Association member UVA Health System, in Charlottesville, Va., is one of seven finalists selected to advance to the next stage of the Centers for Medicare & Medicaid Services (CMS) Artificial Intelligence (AI) Health Outcomes Challenge. Launched in March 2019, the challenge encourages applicants to use AI tools to predict unplanned 30-day admissions and adverse events at hospitals and skilled nursing facilities.

In stage 1, 25 applicants received a data set of Medicare administrative claims data, including for Medicare Part A (hospital) and Medicare Part B (professional services), to forecast several outcomes, including unplanned admissions related to medical conditions, such as heart failure, pneumonia, and chronic obstructive pulmonary disease; and adverse events, such as hospital-acquired infections, sepsis, and respiratory failure.

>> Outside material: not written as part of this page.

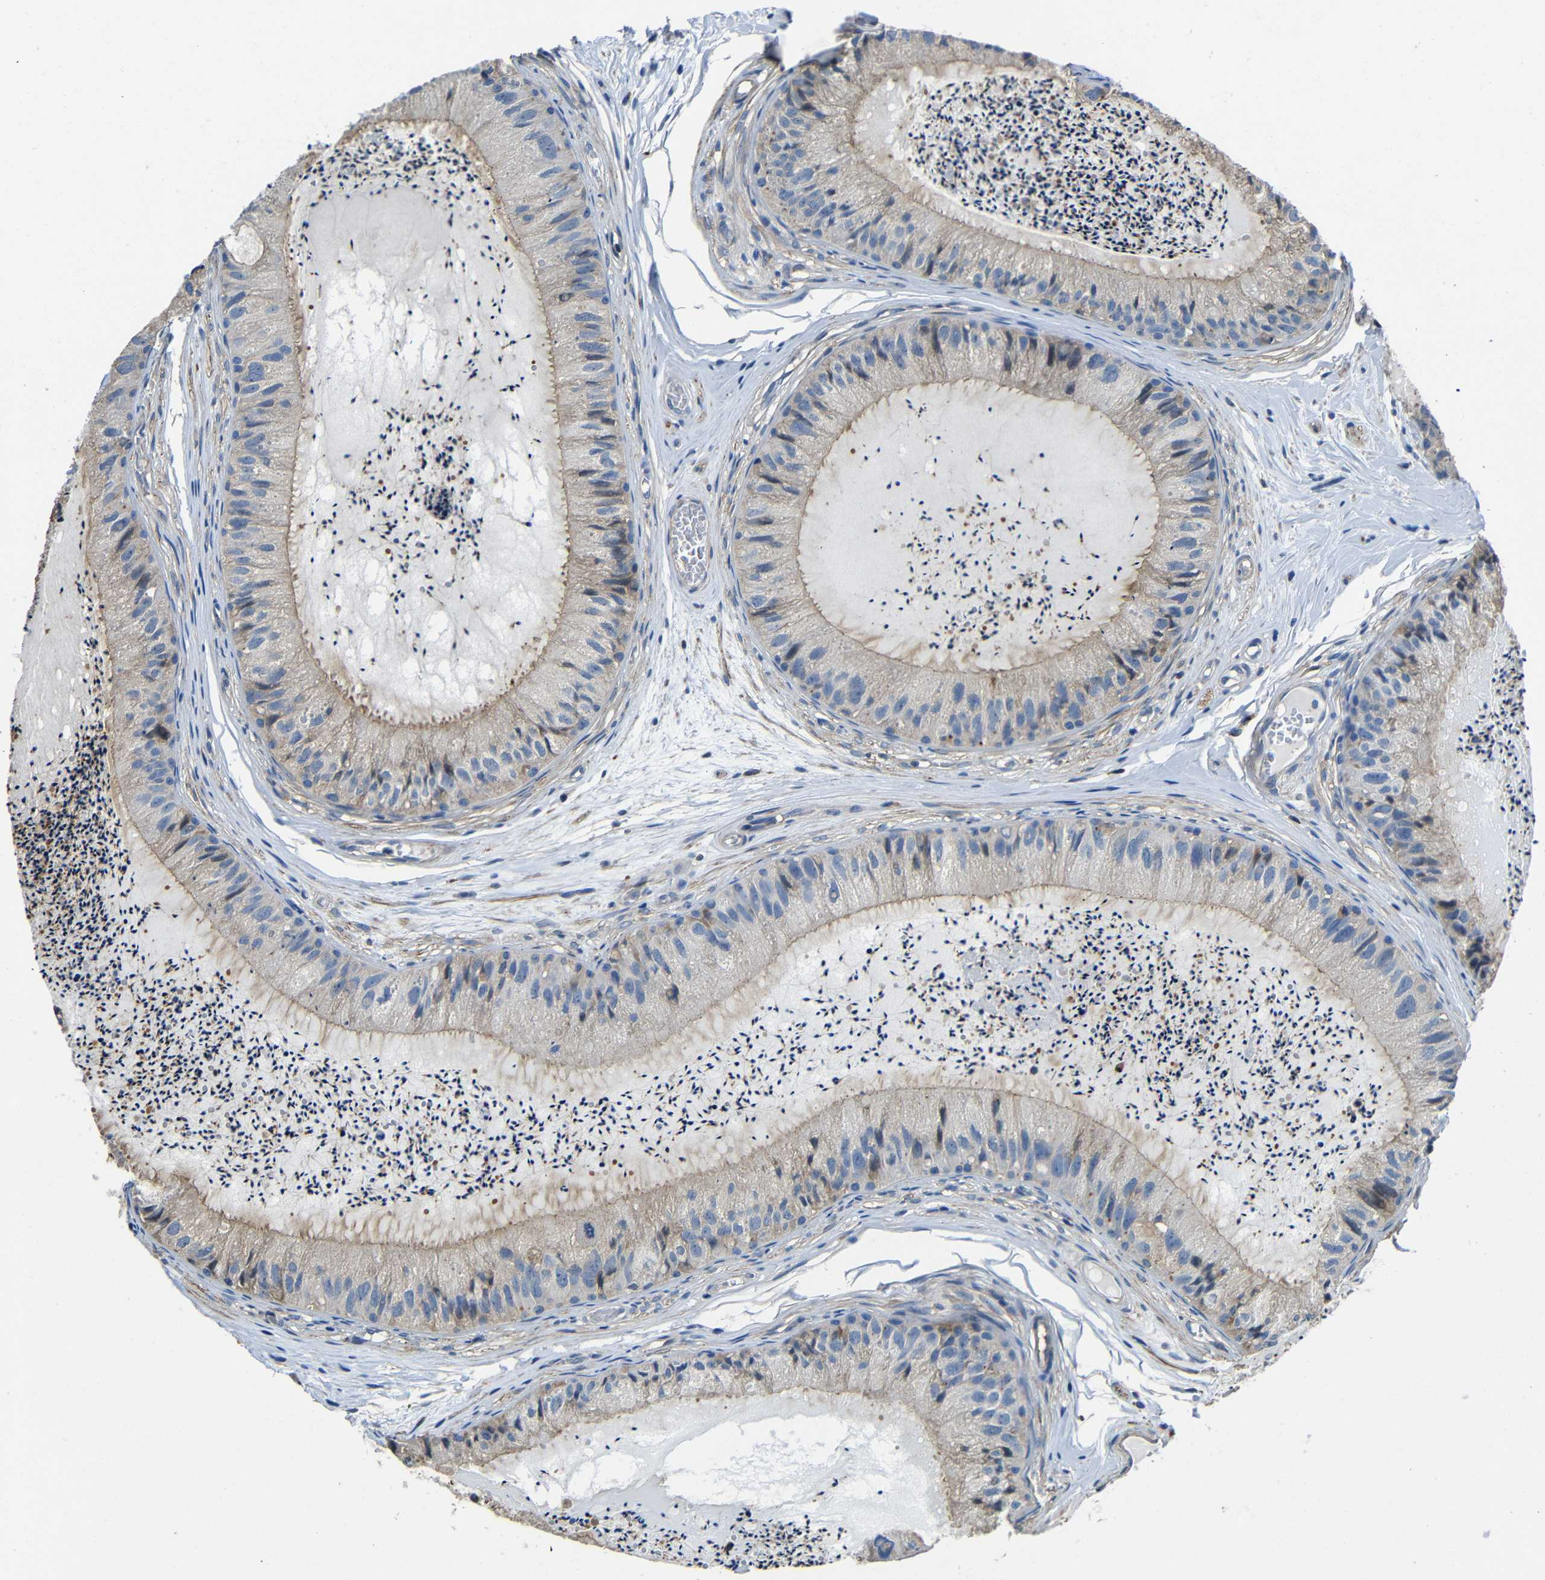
{"staining": {"intensity": "moderate", "quantity": ">75%", "location": "cytoplasmic/membranous"}, "tissue": "epididymis", "cell_type": "Glandular cells", "image_type": "normal", "snomed": [{"axis": "morphology", "description": "Normal tissue, NOS"}, {"axis": "topography", "description": "Epididymis"}], "caption": "Immunohistochemistry (IHC) (DAB (3,3'-diaminobenzidine)) staining of normal epididymis reveals moderate cytoplasmic/membranous protein expression in approximately >75% of glandular cells.", "gene": "GDI1", "patient": {"sex": "male", "age": 31}}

A second objective of the challenge asked participants to visually demonstrate and explain AI predictions to front-line clinicians and patients.

“It’s putting all these things together — like the advance deep-learning explaining factors that led to the prediction and the descriptive model — and being able to actually show that to the physicians in a clinical setting and provide them with enough information to really know why this prediction happened and why these particular patients may need this particular intervention,” says Valentina Baljak, PhD, data scientist at UVA Health. “Together it provides a solution that we call Actionable AI.”

At UVA Health, just 3 percent of patients account for 30 percent of readmissions within 30 days of discharge. The health system’s competition proposal, Actionable AI, builds on years of work within the health system to use Medicare claims data — including diagnosis codes, medication, prescriptions, and health care appointments — alongside electronic medical record data that captures social determinants of health, advanced care planning, and chronic condition management, to evaluate readmission risk. The resulting predictions serve as a decision support system for health care providers.

“The goal is to provide better information to them, potentially from data deep into someone’s medical history that might not otherwise be obvious to a physician,” says Sean Mullane, MS, senior data scientist at UVA Health. “It’s very much about empowering our physicians and caretakers with the best data that they can get.”

Armed with that data, physicians can be better equipped to respond to patient needs.

“That can be anything from providing easier access to medication that the patient needs to making sure that they actually have a support network,” Baljak says.

Baljak and Mullane hope that a CMS tool using a broad dataset from the large Medicare beneficiary population can aid health care facilities that might not have the resources to conduct their own data analysis.

“The scale of the data allows trends to be discerned that aren’t really available through the more tightly prescribed methods,” Mullane says. “There [are] things you can get out of that, that you can’t get necessarily with smaller patient populations, especially with rare conditions where the numbers may just be too small to be statistically feasible.”

As a finalist, UVA Health received $60,000 from CMS to refine the algorithm for the second stage of the competition, which was delayed due to the COVID-19 pandemic. In this stage, the team will focus on equity and bias reduction in AI.

Historic health care inequities can result in lack of data for certain groups, and social determinants of health influence patient care and patient outcomes. These trends are reflected in the data and train algorithms to respond accordingly, at times suggesting interventions that might unintentionally harm certain groups.

“The goal is to proactively understand what biases might exist in the data so that we can address those intentionally again, to avoid making predictions and recommendations that turned out to be harmful,” Mullane says.

CMS will announce the grand prize winner, who will receive up to $1 million in prize money, and a runner-up, who will receive up to $230,000 in prize money, in April 2021.